Annem bir şey demedi. Kahvaltısını yapmaya devam etti. Bakışları buruk ve çaresizdi. O da özlüyordu babamı. Kocasını seviyordu elbette. Ama onun kendisine olan uzaklığı canını yakıyordu. Bunu göremeyecek kadar kör ya da salak değildim. Aşktan zerre anlamayan ben annemi görerek aşkın güzel bir şey olduğunu düşünüyordum aslında. Babamı bıkmadan seviyordu. Onun yokluğuna aldırış etmemeye çalışarak geldiği zamanlara odaklanıyordu. Çünkü hala âşıktı ona. Gözlerinden okunuyordu bu sevgisi.

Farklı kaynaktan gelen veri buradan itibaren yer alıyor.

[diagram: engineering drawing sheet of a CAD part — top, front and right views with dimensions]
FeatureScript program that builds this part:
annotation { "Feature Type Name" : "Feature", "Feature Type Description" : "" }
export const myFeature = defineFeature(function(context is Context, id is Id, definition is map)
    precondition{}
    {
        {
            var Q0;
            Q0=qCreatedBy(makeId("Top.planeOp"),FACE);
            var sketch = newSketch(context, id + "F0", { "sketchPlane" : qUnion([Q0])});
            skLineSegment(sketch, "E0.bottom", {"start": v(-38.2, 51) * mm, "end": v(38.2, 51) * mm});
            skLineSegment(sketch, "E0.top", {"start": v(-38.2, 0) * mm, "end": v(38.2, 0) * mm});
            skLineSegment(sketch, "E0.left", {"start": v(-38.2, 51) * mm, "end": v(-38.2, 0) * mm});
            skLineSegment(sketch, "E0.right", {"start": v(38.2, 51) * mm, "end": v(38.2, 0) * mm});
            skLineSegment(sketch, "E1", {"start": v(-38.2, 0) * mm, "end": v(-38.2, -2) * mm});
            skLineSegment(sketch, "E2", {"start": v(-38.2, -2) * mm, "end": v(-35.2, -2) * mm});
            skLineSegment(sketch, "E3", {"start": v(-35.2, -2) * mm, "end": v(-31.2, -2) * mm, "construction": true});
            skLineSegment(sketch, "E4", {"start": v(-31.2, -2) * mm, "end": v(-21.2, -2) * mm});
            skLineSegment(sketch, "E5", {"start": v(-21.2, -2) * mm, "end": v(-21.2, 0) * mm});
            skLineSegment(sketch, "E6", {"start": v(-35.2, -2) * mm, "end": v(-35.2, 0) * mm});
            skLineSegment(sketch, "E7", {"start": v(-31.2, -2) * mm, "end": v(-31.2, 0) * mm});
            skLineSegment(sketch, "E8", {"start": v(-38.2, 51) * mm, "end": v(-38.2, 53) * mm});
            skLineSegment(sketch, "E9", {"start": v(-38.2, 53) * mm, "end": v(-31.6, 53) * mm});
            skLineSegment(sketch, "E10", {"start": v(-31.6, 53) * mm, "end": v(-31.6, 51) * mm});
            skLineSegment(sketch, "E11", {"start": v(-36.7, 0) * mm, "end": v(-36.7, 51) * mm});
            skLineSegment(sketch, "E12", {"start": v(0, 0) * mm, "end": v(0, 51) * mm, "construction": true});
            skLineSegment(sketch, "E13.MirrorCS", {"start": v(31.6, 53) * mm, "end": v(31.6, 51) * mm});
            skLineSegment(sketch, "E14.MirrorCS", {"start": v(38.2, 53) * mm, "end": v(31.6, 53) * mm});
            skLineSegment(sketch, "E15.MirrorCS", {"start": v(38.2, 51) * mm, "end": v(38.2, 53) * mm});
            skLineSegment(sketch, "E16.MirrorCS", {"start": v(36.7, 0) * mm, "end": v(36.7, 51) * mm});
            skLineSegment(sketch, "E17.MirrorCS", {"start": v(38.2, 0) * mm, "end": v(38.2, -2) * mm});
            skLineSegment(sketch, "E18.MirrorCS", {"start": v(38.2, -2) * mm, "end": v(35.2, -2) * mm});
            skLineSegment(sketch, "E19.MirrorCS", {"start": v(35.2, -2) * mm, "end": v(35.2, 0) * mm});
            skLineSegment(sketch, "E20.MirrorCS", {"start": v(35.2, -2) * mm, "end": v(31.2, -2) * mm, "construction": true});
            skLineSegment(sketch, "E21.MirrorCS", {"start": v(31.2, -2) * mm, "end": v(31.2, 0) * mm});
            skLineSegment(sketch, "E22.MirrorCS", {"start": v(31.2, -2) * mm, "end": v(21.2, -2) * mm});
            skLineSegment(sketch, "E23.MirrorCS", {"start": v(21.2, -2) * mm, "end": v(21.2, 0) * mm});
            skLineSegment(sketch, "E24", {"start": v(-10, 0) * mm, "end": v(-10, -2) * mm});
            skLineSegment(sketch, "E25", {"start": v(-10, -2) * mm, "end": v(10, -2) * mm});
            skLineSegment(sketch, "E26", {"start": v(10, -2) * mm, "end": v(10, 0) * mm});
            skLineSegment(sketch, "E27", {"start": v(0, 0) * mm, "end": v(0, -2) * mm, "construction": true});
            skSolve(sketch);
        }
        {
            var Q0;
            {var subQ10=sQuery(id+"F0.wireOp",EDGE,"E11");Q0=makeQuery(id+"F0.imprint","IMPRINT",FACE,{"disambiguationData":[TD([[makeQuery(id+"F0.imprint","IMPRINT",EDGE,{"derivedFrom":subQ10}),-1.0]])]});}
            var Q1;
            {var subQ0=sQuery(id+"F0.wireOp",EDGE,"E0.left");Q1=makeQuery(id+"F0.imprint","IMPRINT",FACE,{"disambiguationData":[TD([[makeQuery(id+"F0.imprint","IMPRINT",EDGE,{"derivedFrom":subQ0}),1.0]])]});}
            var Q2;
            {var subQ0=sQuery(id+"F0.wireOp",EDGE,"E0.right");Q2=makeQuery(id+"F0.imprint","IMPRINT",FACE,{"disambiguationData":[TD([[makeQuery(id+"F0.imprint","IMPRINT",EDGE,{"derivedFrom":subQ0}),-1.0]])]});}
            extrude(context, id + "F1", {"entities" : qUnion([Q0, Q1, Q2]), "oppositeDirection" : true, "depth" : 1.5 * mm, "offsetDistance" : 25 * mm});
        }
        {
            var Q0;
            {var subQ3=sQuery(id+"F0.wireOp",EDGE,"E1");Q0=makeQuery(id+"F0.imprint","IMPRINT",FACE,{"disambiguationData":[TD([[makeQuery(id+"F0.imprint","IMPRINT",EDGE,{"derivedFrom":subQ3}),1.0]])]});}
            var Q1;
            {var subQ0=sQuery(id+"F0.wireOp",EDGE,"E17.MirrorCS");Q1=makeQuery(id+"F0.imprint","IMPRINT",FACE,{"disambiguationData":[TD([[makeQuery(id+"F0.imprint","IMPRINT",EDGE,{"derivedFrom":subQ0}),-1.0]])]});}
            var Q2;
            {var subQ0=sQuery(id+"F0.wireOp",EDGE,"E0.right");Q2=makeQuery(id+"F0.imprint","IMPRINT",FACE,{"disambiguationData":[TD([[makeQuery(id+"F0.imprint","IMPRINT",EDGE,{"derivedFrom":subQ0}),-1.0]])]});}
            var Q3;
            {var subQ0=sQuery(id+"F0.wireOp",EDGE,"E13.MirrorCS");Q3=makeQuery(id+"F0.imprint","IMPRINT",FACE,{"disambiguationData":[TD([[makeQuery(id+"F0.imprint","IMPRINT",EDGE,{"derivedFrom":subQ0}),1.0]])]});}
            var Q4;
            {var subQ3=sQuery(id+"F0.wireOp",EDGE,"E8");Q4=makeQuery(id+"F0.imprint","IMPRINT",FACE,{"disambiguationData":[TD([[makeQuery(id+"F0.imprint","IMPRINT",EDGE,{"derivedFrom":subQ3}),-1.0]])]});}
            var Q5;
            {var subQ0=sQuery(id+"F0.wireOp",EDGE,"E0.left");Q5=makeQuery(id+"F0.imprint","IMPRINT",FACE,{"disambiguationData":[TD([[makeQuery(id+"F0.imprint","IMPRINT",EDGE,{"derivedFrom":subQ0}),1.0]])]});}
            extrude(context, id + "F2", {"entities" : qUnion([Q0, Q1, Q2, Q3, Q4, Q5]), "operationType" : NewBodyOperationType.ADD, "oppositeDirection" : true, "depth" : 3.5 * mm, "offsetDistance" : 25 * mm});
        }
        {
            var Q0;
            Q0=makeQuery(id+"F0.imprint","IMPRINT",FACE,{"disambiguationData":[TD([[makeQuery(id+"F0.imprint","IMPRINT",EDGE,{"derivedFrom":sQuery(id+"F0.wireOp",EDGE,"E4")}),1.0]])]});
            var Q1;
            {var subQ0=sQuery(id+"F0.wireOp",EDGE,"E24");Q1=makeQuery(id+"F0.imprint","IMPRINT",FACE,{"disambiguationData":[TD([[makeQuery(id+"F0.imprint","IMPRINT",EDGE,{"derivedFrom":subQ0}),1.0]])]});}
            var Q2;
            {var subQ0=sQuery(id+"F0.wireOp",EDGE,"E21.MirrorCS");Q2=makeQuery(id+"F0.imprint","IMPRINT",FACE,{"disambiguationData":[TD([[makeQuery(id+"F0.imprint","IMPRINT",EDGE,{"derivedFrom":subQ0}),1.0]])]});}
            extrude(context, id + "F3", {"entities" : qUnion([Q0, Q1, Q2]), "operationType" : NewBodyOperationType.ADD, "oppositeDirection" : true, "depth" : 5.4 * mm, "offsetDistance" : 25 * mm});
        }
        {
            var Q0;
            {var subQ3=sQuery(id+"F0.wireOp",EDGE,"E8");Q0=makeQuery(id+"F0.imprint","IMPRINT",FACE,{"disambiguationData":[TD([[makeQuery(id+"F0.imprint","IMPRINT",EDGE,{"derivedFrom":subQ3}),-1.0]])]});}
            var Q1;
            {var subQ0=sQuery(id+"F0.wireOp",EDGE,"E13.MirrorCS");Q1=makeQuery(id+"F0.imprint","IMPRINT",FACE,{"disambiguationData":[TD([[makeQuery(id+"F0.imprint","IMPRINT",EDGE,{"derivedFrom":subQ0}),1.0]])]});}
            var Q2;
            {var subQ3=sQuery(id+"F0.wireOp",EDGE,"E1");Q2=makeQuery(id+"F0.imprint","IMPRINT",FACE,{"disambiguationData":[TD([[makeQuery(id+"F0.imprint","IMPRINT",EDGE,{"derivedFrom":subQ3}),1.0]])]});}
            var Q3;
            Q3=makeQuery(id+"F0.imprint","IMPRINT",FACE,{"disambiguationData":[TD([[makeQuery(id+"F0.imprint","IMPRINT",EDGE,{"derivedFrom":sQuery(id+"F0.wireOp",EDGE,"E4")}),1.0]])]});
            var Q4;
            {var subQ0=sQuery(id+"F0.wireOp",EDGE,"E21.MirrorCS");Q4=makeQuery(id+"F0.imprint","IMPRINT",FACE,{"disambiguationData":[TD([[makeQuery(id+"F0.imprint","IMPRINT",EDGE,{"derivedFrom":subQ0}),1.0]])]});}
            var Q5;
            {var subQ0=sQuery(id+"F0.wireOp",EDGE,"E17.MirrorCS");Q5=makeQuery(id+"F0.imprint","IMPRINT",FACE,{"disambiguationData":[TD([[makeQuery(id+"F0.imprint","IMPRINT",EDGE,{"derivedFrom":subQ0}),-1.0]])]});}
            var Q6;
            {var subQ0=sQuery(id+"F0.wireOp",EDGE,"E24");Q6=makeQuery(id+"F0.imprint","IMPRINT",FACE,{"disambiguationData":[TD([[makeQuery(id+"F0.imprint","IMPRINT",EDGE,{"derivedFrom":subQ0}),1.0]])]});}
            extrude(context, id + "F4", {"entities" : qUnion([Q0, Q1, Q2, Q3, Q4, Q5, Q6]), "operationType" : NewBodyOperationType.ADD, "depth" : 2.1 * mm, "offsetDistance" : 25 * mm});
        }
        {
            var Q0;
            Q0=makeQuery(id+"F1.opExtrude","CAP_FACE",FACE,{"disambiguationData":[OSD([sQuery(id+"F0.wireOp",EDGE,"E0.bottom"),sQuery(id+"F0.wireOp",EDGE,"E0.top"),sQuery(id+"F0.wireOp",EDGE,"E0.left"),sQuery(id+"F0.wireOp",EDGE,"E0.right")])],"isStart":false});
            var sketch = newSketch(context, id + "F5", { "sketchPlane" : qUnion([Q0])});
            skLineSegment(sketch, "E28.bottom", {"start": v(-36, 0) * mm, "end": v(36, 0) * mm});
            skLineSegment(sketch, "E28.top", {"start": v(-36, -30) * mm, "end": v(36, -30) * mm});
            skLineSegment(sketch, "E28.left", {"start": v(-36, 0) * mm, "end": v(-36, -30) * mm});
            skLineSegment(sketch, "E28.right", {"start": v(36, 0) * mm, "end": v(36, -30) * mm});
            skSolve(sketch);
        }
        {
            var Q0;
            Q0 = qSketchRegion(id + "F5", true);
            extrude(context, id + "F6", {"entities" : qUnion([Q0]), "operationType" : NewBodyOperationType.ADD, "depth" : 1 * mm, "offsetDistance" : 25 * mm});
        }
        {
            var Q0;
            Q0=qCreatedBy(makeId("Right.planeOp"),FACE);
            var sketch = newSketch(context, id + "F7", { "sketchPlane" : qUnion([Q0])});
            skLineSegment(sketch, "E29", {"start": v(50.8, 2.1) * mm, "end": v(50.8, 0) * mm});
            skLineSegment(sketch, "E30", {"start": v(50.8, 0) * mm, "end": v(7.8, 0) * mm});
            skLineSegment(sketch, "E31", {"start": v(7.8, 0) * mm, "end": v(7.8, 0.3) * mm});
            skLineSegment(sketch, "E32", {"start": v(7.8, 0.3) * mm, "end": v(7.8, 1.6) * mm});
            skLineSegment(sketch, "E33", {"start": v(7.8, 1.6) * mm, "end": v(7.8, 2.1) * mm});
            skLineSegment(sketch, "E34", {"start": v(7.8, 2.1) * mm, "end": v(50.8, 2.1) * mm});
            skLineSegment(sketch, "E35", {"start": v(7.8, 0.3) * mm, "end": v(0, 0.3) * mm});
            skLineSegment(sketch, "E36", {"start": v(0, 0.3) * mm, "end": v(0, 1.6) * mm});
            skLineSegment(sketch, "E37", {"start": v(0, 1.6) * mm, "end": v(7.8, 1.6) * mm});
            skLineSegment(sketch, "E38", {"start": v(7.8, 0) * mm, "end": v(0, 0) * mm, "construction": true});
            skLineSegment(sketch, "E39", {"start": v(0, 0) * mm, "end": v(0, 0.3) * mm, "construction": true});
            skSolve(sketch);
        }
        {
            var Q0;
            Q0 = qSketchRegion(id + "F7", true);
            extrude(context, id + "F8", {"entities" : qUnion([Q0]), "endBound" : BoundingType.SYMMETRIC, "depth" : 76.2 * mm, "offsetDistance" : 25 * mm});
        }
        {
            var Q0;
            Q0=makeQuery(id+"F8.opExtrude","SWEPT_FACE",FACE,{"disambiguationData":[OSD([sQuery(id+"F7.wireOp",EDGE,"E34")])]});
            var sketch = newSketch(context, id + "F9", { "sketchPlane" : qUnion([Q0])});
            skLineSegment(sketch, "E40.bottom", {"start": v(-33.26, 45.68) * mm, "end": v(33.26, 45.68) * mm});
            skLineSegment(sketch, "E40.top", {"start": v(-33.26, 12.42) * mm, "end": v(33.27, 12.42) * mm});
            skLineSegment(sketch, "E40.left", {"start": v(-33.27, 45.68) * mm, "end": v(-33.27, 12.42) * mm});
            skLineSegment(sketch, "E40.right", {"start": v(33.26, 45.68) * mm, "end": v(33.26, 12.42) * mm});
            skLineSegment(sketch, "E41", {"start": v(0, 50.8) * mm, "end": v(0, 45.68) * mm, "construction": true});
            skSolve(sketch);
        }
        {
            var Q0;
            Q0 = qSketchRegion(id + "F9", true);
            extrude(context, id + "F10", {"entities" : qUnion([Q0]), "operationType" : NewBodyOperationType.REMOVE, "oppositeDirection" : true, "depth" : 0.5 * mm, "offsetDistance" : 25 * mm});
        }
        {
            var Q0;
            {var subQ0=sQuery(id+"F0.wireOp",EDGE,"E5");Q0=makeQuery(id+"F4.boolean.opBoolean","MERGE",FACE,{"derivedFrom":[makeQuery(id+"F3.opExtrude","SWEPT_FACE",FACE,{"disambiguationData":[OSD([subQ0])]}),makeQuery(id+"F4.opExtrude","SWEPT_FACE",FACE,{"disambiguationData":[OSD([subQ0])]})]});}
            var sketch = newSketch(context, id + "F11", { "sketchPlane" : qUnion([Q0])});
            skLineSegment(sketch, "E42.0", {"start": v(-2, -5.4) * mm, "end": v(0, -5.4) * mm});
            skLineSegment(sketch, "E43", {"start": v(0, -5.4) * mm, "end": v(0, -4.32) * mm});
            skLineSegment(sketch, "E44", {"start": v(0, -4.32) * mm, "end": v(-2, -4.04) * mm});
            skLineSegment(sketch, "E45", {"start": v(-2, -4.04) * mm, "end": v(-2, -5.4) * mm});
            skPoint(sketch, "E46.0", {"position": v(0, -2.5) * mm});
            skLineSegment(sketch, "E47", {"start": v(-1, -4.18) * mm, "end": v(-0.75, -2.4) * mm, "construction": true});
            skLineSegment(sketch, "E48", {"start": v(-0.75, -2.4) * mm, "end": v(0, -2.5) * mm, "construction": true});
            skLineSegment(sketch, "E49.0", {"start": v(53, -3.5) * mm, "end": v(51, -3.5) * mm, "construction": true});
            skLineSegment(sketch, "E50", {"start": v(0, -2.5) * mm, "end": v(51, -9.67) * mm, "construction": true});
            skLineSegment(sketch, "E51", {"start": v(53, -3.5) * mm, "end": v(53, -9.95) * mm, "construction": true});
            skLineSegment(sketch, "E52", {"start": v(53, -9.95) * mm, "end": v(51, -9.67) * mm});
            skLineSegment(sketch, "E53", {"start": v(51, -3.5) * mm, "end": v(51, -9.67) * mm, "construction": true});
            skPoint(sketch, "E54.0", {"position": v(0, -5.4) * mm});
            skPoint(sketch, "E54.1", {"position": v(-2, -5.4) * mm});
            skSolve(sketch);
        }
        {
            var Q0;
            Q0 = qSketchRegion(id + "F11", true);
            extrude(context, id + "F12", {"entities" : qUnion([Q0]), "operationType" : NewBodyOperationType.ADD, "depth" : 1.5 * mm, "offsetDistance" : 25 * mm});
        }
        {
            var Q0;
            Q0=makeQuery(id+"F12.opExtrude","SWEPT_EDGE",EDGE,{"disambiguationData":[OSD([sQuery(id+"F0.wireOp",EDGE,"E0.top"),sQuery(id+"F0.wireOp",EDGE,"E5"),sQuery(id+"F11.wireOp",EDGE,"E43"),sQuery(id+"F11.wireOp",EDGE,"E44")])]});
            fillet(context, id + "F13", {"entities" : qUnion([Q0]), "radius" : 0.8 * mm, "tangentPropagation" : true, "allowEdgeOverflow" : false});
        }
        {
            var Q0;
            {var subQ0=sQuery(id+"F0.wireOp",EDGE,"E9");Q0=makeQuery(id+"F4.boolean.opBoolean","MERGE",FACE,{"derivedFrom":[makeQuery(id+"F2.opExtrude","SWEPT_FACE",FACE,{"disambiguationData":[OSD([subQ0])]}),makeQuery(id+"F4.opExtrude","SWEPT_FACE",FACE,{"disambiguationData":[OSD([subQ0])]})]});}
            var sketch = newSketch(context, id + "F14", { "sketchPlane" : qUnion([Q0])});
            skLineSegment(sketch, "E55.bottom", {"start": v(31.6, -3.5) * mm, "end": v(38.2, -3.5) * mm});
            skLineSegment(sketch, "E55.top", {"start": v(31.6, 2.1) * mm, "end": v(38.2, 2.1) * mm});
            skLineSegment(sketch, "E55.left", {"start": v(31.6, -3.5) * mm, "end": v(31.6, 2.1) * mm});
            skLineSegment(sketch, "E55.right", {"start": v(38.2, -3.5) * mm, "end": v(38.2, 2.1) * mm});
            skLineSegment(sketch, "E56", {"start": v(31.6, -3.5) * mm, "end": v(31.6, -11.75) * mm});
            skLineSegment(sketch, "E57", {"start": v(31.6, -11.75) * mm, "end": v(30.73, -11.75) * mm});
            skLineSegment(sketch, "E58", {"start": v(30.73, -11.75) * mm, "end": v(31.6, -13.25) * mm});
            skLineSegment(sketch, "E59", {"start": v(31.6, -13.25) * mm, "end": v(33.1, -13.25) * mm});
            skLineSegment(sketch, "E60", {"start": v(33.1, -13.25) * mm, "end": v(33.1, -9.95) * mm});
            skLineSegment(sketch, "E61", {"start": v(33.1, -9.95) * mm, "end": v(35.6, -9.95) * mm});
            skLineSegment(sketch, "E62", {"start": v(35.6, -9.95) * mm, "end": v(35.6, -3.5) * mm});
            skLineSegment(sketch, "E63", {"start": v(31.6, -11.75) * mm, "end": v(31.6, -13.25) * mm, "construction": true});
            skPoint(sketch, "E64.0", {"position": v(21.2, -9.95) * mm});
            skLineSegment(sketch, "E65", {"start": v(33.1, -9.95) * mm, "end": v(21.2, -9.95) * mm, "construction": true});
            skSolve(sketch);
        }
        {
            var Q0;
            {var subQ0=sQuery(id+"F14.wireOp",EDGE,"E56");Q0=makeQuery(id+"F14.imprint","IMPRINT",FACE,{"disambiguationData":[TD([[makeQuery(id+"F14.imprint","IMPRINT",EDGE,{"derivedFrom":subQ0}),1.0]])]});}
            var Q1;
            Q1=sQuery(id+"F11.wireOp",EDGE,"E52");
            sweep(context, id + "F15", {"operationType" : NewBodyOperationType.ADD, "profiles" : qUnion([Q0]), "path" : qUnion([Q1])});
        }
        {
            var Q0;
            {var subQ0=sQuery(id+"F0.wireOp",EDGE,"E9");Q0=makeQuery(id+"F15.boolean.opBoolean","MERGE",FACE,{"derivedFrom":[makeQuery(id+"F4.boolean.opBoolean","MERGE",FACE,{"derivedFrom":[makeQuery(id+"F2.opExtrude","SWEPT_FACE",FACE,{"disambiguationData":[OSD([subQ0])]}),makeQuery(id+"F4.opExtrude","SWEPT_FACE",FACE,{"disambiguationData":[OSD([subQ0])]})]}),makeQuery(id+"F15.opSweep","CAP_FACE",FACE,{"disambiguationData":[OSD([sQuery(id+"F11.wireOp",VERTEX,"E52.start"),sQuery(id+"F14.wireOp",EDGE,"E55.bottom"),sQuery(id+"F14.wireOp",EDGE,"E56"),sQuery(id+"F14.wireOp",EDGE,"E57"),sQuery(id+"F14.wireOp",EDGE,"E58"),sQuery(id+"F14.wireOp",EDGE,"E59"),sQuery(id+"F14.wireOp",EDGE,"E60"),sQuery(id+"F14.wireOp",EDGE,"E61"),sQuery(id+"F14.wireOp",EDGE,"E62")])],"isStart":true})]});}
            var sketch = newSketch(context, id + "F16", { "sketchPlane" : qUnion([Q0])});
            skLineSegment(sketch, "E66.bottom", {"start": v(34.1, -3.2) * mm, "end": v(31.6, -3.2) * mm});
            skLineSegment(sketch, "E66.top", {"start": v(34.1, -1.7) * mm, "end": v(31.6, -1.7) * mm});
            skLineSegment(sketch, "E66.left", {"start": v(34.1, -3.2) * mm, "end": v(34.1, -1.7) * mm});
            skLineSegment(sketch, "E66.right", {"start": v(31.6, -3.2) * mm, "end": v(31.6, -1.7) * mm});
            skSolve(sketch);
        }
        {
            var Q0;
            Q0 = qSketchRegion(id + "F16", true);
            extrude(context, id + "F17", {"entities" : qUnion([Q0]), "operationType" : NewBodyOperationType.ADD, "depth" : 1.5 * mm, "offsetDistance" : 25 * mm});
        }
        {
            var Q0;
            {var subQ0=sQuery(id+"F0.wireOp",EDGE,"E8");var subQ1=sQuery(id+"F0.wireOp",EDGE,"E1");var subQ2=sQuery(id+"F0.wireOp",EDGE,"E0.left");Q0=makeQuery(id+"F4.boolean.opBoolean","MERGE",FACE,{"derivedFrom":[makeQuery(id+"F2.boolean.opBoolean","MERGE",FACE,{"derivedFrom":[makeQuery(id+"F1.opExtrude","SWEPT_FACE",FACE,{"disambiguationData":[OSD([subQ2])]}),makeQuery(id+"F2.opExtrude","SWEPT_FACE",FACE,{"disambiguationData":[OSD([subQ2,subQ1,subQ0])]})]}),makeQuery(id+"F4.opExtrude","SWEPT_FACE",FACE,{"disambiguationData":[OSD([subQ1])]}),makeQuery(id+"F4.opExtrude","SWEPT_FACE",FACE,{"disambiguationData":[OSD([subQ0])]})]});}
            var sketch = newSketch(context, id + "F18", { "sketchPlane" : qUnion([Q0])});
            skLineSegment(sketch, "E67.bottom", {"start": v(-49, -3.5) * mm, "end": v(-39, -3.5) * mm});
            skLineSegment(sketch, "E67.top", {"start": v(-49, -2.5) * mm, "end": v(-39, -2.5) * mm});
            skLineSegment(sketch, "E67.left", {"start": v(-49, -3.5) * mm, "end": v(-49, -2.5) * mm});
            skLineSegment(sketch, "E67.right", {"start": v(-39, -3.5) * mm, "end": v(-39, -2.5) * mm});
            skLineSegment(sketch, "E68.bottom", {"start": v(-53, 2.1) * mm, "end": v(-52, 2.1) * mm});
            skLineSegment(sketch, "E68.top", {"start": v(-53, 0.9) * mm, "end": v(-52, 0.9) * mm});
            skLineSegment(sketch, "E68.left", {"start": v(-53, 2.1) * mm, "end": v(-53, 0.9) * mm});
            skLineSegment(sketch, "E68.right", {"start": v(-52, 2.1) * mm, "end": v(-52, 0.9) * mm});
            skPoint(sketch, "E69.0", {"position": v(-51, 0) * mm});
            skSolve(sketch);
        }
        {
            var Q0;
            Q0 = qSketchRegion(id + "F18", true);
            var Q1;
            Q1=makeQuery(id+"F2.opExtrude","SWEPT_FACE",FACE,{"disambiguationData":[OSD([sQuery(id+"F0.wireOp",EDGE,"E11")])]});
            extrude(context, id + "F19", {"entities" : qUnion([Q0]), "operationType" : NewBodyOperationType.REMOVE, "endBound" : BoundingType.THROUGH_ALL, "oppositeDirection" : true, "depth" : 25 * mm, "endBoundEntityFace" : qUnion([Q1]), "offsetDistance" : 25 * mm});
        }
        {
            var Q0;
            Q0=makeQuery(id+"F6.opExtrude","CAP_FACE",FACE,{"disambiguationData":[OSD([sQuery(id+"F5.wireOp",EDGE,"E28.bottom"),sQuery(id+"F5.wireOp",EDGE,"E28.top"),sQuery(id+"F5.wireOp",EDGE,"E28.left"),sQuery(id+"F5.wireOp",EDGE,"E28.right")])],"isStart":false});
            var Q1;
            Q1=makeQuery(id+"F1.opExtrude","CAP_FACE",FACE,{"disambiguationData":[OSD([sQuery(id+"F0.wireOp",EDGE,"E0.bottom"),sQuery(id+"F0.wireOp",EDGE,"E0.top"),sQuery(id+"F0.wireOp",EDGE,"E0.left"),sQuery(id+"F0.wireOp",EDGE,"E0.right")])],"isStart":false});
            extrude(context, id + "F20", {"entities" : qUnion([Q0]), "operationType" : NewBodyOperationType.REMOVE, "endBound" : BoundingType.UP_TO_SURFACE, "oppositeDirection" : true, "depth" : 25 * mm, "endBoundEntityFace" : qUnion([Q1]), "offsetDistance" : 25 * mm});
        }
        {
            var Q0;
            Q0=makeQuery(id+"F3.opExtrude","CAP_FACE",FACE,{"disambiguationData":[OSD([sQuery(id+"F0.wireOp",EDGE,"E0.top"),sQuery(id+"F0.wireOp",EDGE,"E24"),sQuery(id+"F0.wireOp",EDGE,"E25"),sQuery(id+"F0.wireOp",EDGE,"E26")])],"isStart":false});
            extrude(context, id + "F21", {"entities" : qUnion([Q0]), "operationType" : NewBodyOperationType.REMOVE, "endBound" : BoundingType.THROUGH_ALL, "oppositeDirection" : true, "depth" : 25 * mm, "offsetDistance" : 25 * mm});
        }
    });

Aşk güzel şeydi bana göre ama karşılık görmediğin sürece can yakıyordu. Annemin gözlerindeki ifade buydu. O eski sevdiği adamı arıyordu. Karşılık istiyordu. Burukça gülümsedim ve ekmeğimi bitirdim. Soğuk çayımı elime aldığımda geç kalacağımı anlayarak ayağa kalktım. "Görüşürüz annem. Sıkma canını. Biz bize yeteriz." Yanaklarından öperek arkasından sarıldığımda gülerek elini koluma koydu. Kollarıma öpücük kondurduğunda ona göz kırpıp evden çıktım.